Je pourrais également ajouter qu'un des mes livres, la bouilloire cantatrice, aux éditions MiC_MaC, a été sélectionné pour le prix national Chronos. L'éditeur n'a fait aucune publicité sur le fait que cet album a été retenu, ce qui lui aurait peut-être offert une plus grande visibilité. »

 

Autant de griefs soulevés par la Charte, qui dans un communiqué avait pointé, en septembre 2011des « dysfonctionnements répétés, ou des fautes à plusieurs niveaux ». Et de pointer, dans un inventaire qui ne devait rien à Prévert, mais plutôt à Kafka : 

  • Commercialisation d'ouvrages n'ayant fait l'objet d'aucun contrat d'édition écrit, malgré l'obligation qu'en fait la loi et la demande des auteurs.
  • Envoi des relevés de comptes annuels systématiquement en retard et, en corollaire, non-paiement des droits d'auteur dus.
  • Absences de paiements, ou retards de paiements de l'à-valoir contractuellement prévu.
  • Non-respect des contrats, ou de certaines stipulations de ceux-ci.
  • Absence de réponses aux demandes des auteurs, ou même à leurs courriers recommandés.
  • Lorsqu'il y a – parfois – des réponses à ces demandes justifiées et légitimes, celles-ci sont souvent désagréables à l'égard des créateurs. (voir notre actualitté

 

Manifestement, le gérant des éditions n'est pas un homme pressé. « Ce que l'on souhaite, c'est qu'il ne puisse pas continuer à nuire.
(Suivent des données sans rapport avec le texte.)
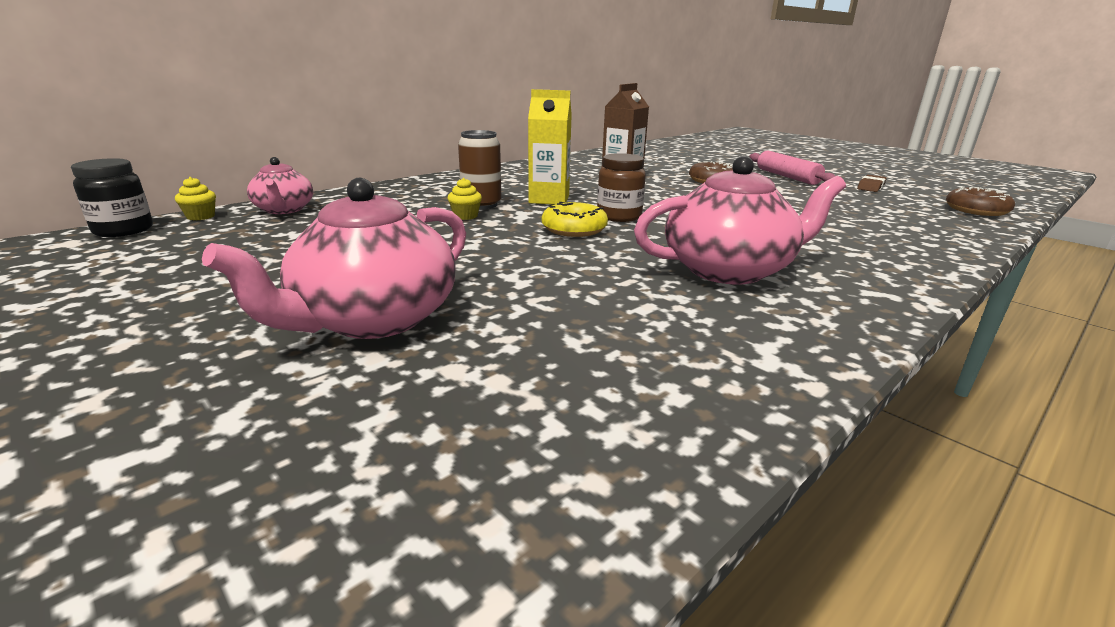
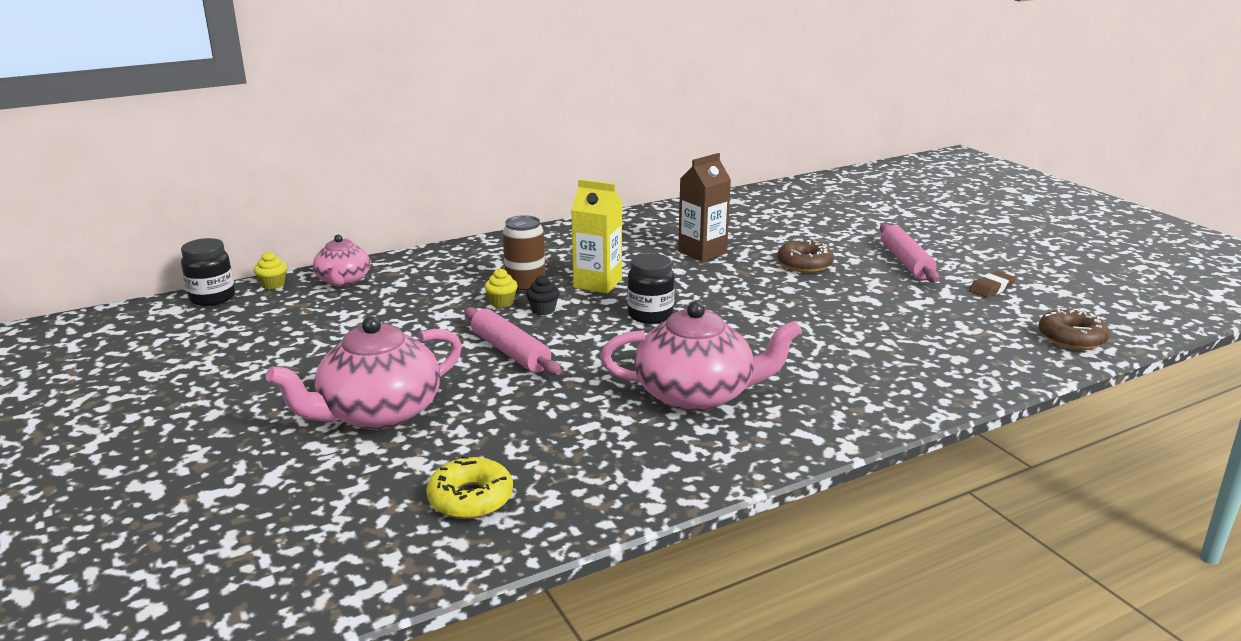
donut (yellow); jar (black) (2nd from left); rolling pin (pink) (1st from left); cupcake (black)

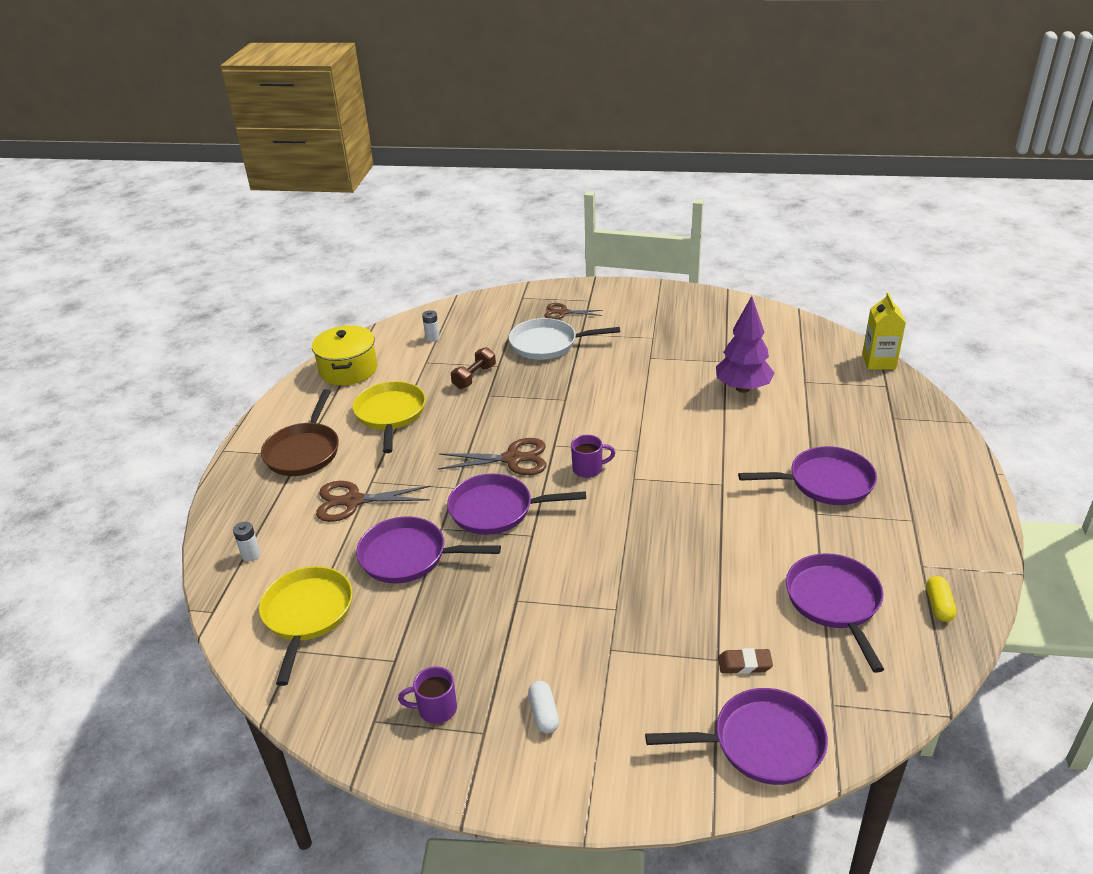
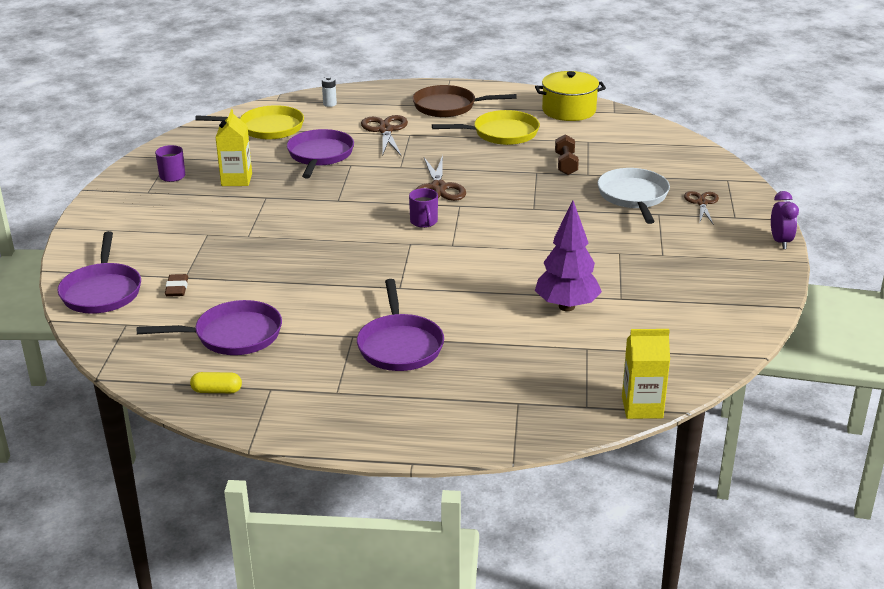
battery (white) (2nd from left in the first image); pan (purple) (2nd from left in the first image); dumbbell (brown); capsule (white); carton (yellow) (1st from left); clock (purple)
Mais le seul moyen serait de passer par un avocat. L'action collective n'existe pas en France, et pour une personne seule, les frais sont très importants », déplore un autre auteur.  Et si au moment où la Charte tirait la sonnette d'alarme, ils étaient une vingtaine à se plaindre, la situation n'a manifestement pas changé.

 

 

Ni fait, ni à faire... alors les affaires...

 

 

Une ancienne illustratrice, qui n'est plus du tout en contact avec son ancien éditeur nous le confirme : seule la peur de l'avocat a manifestement décidé Guillaume Widmann à se manifester, alors qu'il ne donnait pas suite aux courriers, ni aux lettres recommandées. Elle déplore les mêmes problèmes que ceux rencontrés par ses consoeurs, mais aujourd'hui, si elle a tourné la page, elle n'en garde pas moins une certaine douleur de ce qui a été fait de son travail. « Les BAT, les redditions de comptes, les exemplaires auteurs : j'ai aussi vécu tout cela, avec face à moi une personne qui était aux abonnés absents... »

 

« C'est tout de même humiliant de voir son travail dégradé. Les éditions MiC_MaC n'ont pas de correcteur, aussi était-ce à nous d'opérer la relecture. Et une fois nos modifications apportées, le BAT qui partait chez l'imprimeur n'était pas celui comportant nos corrections », déplorent-ils tous. 

 

Mais ce qui les met en rage, c'est de découvrir que très récemment, Guillaume Widmann a lancé une nouvelle aventure éditoriale, au travers des éditions Grenouille. Lesquelles ne manquent pas, sur leur page Facebook, de lancer des appels à texte. « Alors, voilà, il ne nous paye pas, et finalement repartirait avec une nouvelle maison ! Et qu'adviendra-t-il des auteurs qui signeront ? Ils vont vivre le même calvaire que nous ? »

 

Et une illustratrice d'insister : « Finalement, c'est un calvaire pour ce qui est de faire respecter nos droits, et l'on se dit que le droit d'auteur et la protection des oeuvres est mal fait. Je souhaiterais simplement qu'il arrête de commercialiser mes oeuvres et me rende mes droits. Il continue de percevoir de l'argent sur la vente de mes ouvrages, alors que je ne suis pas payée ! »

 

 

Des litiges préoccupants, selon la SGDL

 

 

Interrogée sur le sujet, la Société des Gens de Lettres nous affirme être au courant de cette histoire. « Ces derniers mois, la SGDL a été saisie de litiges par plusieurs auteurs ayant signé des contrats avec les Éditions MiC_MaC : absence de publication, exploitation permanente et suivie défaillante, reddition de comptes et de paiement de droits non conformes aux dispositions légales et/ou contractuelles.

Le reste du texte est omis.